State the number of lines that hold "down" in the records below, with no other words.

[[ EXERCISE MATERIALS, beginning ]]

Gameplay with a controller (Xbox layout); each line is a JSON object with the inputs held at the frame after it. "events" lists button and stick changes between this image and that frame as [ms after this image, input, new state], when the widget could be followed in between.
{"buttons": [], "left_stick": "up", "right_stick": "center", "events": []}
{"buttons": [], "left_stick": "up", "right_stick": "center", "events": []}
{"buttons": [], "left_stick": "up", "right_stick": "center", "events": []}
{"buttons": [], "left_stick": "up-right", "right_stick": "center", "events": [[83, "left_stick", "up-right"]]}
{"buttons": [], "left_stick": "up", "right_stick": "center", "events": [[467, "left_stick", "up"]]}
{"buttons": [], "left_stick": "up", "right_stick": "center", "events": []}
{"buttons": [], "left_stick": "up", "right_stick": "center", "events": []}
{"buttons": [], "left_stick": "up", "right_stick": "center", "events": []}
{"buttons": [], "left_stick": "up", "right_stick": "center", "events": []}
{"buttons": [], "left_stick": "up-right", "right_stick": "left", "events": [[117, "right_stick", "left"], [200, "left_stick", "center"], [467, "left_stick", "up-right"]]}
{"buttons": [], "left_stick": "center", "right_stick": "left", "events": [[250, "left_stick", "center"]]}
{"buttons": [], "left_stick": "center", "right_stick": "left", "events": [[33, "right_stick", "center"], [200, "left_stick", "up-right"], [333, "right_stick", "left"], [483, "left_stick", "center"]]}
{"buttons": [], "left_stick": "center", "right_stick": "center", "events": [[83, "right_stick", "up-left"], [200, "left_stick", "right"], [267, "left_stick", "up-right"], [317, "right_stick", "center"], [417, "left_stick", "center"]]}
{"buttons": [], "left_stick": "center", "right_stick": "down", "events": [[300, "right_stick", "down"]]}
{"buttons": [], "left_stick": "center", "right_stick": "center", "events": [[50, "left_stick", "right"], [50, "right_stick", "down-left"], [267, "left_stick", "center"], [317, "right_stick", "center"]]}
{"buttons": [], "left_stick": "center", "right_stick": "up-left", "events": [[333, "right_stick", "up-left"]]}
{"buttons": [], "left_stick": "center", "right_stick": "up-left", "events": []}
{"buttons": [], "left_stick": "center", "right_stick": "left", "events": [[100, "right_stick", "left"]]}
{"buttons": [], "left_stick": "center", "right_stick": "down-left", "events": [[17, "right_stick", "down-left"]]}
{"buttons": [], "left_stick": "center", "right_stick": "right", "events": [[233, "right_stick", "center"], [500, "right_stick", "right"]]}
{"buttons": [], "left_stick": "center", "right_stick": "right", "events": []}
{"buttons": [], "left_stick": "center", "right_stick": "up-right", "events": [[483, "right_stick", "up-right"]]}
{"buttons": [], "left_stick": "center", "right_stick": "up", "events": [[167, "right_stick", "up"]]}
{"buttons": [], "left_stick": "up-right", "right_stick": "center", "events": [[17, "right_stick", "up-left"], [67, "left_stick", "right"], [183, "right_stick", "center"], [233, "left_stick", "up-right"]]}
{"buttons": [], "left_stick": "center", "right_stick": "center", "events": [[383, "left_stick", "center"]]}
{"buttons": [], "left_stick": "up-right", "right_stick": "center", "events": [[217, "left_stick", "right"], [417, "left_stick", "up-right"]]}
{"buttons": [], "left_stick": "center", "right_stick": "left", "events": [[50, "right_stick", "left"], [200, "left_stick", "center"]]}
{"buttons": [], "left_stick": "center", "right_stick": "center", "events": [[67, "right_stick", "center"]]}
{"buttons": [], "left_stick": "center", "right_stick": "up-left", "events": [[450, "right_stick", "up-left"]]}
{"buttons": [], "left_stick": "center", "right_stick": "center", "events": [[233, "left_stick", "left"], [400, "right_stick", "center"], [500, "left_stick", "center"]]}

[[ EXERCISE MATERIALS, end ]]

SOLVED EXERCISE — 3